Features

Reduced Sensitivity to Beam Position & Spatial Uniformity

Many detectors have varying sensitivity across their photosensitive area due to shadowing from bond wires, or small variations in electrical resistivity with position. By positioning a detector some distance behind an optical disk diffuser such that the angle from A to B is small, sensitivity beam to position, shape, and angular distribution is greatly reduced. Detector sensitivity to beam position and spatial position is reduced even further as distance from diffuser to detector is increased. The tradeoff is that the signal attenuation increases, reducing signal to noise ratio.

Close to Ideal Lambertian Angular Distribution

Optical disk diffusers feature a thin diffusing glass coating bonded to a clear glass substrate, resulting in roughly uniform spectral performance from 400 to 2000nm. Light propagating through flashed opal glass diffusers is typically scattered multiple times, effectively randomizing the final output direction isotropically across a full 4π steradians within the glass medium. Outside the medium output is nearly Lambertian, meaning light intensity varies with cosine of angle away from the surface normal. The biggest drawback of Optical Disk Diffusers is signal attenuation. As light is scattered in all directions, both forward and backward, only a small percentage of the incident power arrives at the final detector, which has a limited size and acceptance angle.
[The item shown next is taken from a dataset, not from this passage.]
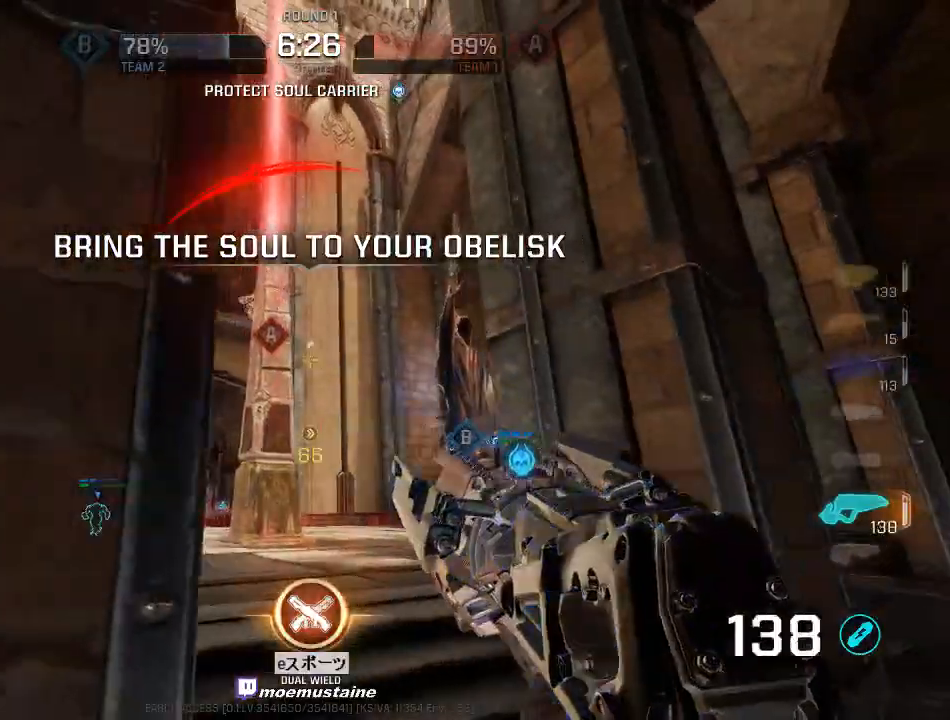
{"keys": ["a", "w"], "mouse": []}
Improve Source Uniformity for Microscope Illumination

To improve the uniformity of a high intensity light source, such as an Oriel Continuous Wave Light Source), place one or more of these diffusers at the output aperture of the lamp housing. For high power sources above 200 W, a liquid filter or dichroic hot mirror should be placed in front of the diffuser to protect the flashed opal from potentially damaging heating.